Trinity Place Holdings, the developer of Jolie, at 77 Greenwich St., is emphasizing the link between living and working in the Financial District, offering as much as $175,000 in closing credits to buyers employed at lower Manhattan firms. The 90-unit tower, where two-bedrooms start at just over $2 million, also lowered prices on some apartments. These days, the project, with a new public school attached, is close to selling 15% of its units and being declared a legal condo. And it’s distinguishing itself from the competition in an even more meaningful way, said Trinity Place CEO Matthew Messinger: It’s nearly complete. The first move-ins could start as early as September. “The first seven floors of our building — they’re done,” Messinger said. “You can imagine where you’ll hang your bathrobe.”

Some condos in the area — particularly those with units priced below $2 million — have fared well, even during New York’s lockdown. Lightstone’s 130 William St., where move-ins started in December, sold 23 units in the past 30 days, with a market value of $70 million, a spokesman said. Its studios are sold out as are a majority of its one-bedrooms, all at the full asking price, including some deals signed last year after virtual showings. The 242-unit building, where sales began in 2018, has found buyers for an estimated 54% of its units, according to Marketproof. On the other end of the cost spectrum, the priciest contracts in all of Manhattan these past two weeks were signed at Silverstein Properties’ 30 Park Place, atop a Four Seasons hotel. Both penthouses that sold had millions shaved off their asking price and had been on the market since 2014, according to brokerage Olshan Realty. For the vast supply of condos that remain, some rethinking of plans is inevitable based on how office culture evolves after the pandemic, said Stephen Kliegerman, president of Brown Harris Stevens Development Marketing. “You might see developers change pace a little bit,” he said. “You may see more corporate apartments, more pied-a-terre apartments, more Monday-through-Thursday apartments.” As of late April, just 16% of New York office employees were reporting to their desks, said Ruth Colp-Haber, a partner at Wharton Property Advisors, citing keycard entry data from Kastle Systems.
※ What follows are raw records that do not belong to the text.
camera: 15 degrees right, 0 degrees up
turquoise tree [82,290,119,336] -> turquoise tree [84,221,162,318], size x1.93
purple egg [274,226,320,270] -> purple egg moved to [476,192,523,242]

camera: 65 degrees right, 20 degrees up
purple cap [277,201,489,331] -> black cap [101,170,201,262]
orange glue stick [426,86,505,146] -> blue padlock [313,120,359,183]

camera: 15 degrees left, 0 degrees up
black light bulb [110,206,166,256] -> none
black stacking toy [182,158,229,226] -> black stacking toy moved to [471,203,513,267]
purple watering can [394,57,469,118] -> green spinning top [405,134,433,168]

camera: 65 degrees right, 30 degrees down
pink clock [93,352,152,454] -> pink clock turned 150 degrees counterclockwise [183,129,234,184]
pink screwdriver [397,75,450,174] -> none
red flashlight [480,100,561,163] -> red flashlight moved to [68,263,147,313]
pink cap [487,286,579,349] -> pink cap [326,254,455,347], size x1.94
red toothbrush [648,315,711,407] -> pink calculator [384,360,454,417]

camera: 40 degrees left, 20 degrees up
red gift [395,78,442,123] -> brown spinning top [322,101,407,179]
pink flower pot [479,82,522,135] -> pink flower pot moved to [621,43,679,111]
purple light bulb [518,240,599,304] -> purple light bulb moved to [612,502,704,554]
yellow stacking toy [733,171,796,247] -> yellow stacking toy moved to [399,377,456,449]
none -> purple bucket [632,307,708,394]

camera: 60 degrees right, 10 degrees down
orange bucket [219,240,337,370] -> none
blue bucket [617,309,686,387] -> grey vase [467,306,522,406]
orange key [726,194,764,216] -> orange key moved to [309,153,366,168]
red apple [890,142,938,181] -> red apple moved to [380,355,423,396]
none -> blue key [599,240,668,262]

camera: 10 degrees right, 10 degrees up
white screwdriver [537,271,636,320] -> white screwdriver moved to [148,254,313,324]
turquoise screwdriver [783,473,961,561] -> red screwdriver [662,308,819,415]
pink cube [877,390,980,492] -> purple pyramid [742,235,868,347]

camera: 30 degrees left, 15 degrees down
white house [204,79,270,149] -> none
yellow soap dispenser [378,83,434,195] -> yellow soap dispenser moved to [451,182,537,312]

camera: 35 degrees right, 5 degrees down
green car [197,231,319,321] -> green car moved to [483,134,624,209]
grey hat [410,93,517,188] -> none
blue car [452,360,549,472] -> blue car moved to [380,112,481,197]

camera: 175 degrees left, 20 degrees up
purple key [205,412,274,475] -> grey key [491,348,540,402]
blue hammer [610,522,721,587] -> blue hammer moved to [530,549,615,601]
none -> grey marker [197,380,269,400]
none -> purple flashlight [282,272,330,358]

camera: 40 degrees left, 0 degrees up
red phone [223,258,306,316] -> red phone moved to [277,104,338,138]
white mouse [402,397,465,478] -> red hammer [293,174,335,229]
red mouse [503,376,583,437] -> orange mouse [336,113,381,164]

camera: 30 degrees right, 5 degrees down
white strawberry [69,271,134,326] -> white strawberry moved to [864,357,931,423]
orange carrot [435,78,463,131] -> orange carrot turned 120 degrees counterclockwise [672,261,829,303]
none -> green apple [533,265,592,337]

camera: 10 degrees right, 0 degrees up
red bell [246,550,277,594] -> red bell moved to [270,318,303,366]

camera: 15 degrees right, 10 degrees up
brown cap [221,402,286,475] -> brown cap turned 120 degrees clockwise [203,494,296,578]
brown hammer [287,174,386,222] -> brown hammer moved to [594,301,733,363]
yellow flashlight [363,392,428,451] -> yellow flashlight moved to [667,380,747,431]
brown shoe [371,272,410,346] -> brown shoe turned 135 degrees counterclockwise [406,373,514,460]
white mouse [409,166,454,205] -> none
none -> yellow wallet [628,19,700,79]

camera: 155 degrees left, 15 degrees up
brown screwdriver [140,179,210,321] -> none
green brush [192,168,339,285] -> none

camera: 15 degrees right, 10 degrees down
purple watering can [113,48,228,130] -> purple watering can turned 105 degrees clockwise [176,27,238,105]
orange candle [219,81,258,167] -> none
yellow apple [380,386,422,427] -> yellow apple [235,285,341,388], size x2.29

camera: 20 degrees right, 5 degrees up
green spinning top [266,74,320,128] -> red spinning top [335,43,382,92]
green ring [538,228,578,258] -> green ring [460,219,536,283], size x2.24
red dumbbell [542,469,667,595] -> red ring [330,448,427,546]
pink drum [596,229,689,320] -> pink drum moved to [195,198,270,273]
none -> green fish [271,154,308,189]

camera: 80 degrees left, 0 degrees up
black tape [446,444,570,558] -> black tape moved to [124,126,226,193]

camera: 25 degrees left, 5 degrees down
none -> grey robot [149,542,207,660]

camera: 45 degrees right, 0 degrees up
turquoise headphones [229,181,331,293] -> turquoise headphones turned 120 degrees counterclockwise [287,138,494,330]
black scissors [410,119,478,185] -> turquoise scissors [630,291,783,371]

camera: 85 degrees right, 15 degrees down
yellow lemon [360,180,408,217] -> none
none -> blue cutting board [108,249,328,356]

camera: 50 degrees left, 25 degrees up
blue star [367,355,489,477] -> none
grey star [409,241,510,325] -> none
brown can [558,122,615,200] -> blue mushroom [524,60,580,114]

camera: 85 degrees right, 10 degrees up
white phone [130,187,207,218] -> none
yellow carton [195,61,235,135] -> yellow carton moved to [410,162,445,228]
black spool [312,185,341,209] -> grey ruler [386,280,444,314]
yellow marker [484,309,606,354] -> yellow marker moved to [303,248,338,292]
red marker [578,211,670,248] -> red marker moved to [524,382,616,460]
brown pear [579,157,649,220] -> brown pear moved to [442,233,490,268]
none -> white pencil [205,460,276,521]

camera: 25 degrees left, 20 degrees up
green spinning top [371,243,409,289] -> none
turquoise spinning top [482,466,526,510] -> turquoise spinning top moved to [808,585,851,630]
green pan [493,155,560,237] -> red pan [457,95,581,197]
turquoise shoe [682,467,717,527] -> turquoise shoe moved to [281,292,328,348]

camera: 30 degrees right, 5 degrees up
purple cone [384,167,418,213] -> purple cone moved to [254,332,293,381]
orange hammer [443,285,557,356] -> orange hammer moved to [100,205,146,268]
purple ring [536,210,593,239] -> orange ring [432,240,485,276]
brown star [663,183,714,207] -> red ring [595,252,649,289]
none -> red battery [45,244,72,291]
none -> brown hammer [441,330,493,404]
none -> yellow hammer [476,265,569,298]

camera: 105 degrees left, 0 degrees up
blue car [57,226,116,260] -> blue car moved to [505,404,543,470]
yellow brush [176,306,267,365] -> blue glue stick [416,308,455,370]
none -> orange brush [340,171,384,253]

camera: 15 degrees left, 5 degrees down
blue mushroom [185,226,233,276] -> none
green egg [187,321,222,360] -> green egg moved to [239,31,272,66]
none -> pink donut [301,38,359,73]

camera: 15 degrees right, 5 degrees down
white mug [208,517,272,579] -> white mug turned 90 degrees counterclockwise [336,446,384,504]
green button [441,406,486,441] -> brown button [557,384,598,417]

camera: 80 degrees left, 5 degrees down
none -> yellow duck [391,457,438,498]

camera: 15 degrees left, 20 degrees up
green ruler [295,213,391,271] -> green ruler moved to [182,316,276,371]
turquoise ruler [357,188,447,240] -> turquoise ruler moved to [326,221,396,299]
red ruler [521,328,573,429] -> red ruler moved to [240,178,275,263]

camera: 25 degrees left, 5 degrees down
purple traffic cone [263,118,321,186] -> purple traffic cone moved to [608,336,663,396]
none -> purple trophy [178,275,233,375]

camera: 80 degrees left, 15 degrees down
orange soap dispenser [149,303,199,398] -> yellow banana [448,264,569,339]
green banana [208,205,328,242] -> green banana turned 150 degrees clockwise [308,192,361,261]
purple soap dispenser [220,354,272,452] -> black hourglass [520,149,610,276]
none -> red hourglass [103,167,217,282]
But there are signs of a coming turnaround: Goldman Sachs Group Inc., based in lower Manhattan, announced this week that employees would return to the office as early as next month.

There are plenty of reasons that people going to the office even part-time would want to live near their jobs, and if they do, might be tempted to go in more often, said Leonard Steinberg, a Compass broker who will begin marketing a 30-unit condo at 33 Park Row this month. “To be able to walk to your office and maybe go in for two or three hours and do a meeting and then walk home is kind of heavenly,” Steinberg said. “Everyone wants to be where the party’s at, and the party is not happening in your little room at home with a Zoom conference.”